> [Document section]:
—————
Public Monograph: Day 5

My first of two full days of work for this week. I got a flurry of emails yesterday and this morning regarding my IAHR panels, the journal issue I am guest-editing and the BASR Bulletin which I needed to deal with straight off this morning. But at 1PM, I managed to sit down at last to hash my way through the draft for the first time. I did all of the big structural changes needed, and worked my way through the comments I’d noted down as I read through. To be completely honest, it took me a good while to get going, and I skipped a good number of the text-level changes at the beginning, but I will pick it up there on Friday. I stopped then to do some work on my Alternative Religions class for Wednesday, and to practise for my Birthday recording session in two weeks (more on that later).

I thought you might like this, from the concluding chapter:

Millennial and alternative archaeological narratives present sweeping accounts of the present—as framed by the ancient past and anticipating a prophetic future—unavailable to those of us informed only by our socially-constructed knowledge, lacking the channelled, synthetic or experiential knowledge they have access to. For the conspiracist sees subjects inside history and society as constructs of ‘alien’ information systems in which thoughts, values, and beliefs do not originate with the subject. In contrast to the limited and impoverished ‘everyday subject’, the metaphysical conspiracist is constructed as “a perfect autonomous subject who, despite being one of the majority outside the conspiracy’s elite, remains unaffected by the conspiracy’s operations and untouched by its disinformation—unlike the rest of society” (Maton 2003, 28).
—————
> [Task brief]: Repeat the blog entry word for word, everything from "Millennial and alternative archaeological" down to "(Maton 2003, 28).".

> [Material]:
—————
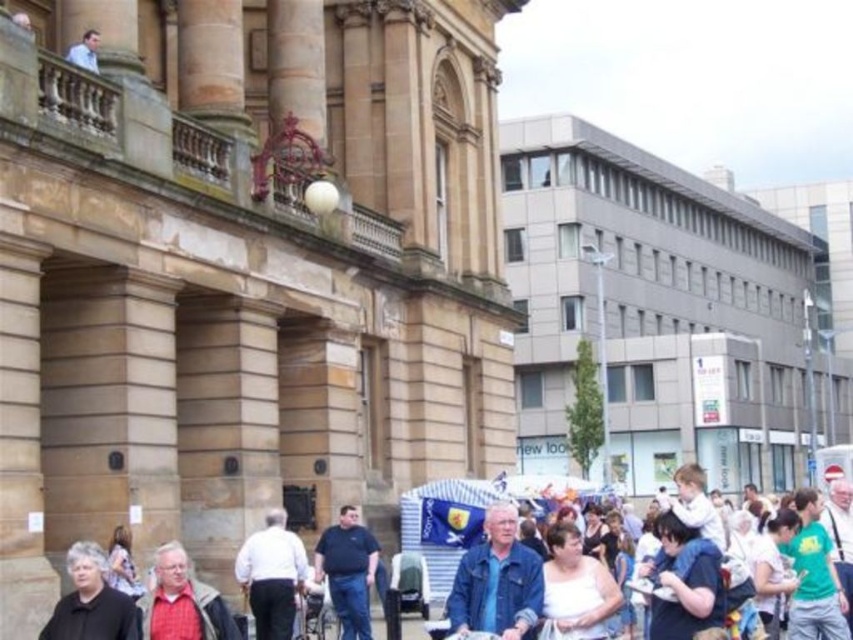
You are a photographer standing in the town square and want to capture both the white cotton shirt at lower left and the light blue shirt at upper left in the same frame. Which shirt should you focus on first to ensure both are in the frame?

The white cotton shirt at lower left is much taller than the light blue shirt at upper left, so focusing on the white cotton shirt at lower left first will ensure both are in the frame.

You are standing in the town square and see two people wearing a denim jacket at center and a dark blue shirt at center. Which one is positioned more to the right side?

The denim jacket at center is positioned more to the right side than the dark blue shirt at center.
—————
> [Written solution]:
Millennial and alternative archaeological narratives present sweeping accounts of the present—as framed by the ancient past and anticipating a prophetic future—unavailable to those of us informed only by our socially-constructed knowledge, lacking the channelled, synthetic or experiential knowledge they have access to. For the conspiracist sees subjects inside history and society as constructs of ‘alien’ information systems in which thoughts, values, and beliefs do not originate with the subject. In contrast to the limited and impoverished ‘everyday subject’, the metaphysical conspiracist is constructed as “a perfect autonomous subject who, despite being one of the majority outside the conspiracy’s elite, remains unaffected by the conspiracy’s operations and untouched by its disinformation—unlike the rest of society” (Maton 2003, 28).